The causes of type 2 diabetes
There is no specific cause but a combination of favorable factors:
- A genetic origin: the family factor is quite dominant. A diabetes history of the same type is often present in the family.
- Environmental factors: unhealthy diet, lack of physical activity, overweight officials
What is the treatment of type 2 diabetes?
It is treated initially by lifestyle and dietetic measures then quick use of oral or injectable antidiabetic therapies (insulin injection with a syringe or pen) whose effectiveness is optimal only if they are associated with a balanced diet and regular physical activity. Type 2 diabetes is a progressive disease, after the gradual increase in anti-diabetic (therapeutic climbing), insulin injections will be offered to the patient when the insulin deficiency will be too large.
Complications of diabetes
The aim of treatment in both cases is to normalize blood glucose levels: the repeated and prolonged hyperglycemia long term results in impaired nerve and blood vessels present in the body. The complications of diabetes can lead to blindness, damage can lead to foot amputations, heart attack, and stroke, erectile dysfunction, or kidney failure.

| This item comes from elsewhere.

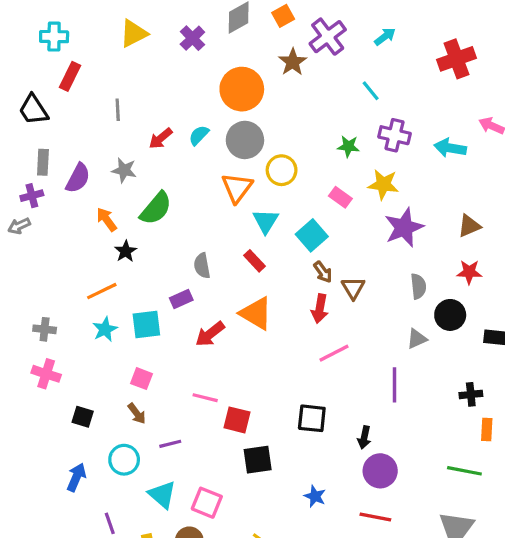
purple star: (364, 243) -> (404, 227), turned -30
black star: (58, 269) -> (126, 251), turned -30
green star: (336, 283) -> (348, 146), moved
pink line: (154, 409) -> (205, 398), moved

The two main types of diabetes are different diseases but characterized by excess blood sugar and should be taken seriously and dealt with effectively. There is no “small diabetes” or worse than other diabetes. Medical research that advances every day, diabetes will ends very soon that is very treatable. When we are waiting for that, It is therefore all his life, monitor, maintains good eating habits and physical activity, takes medication regularly. A diabetic patient can be healthy! Yes, the quality of life!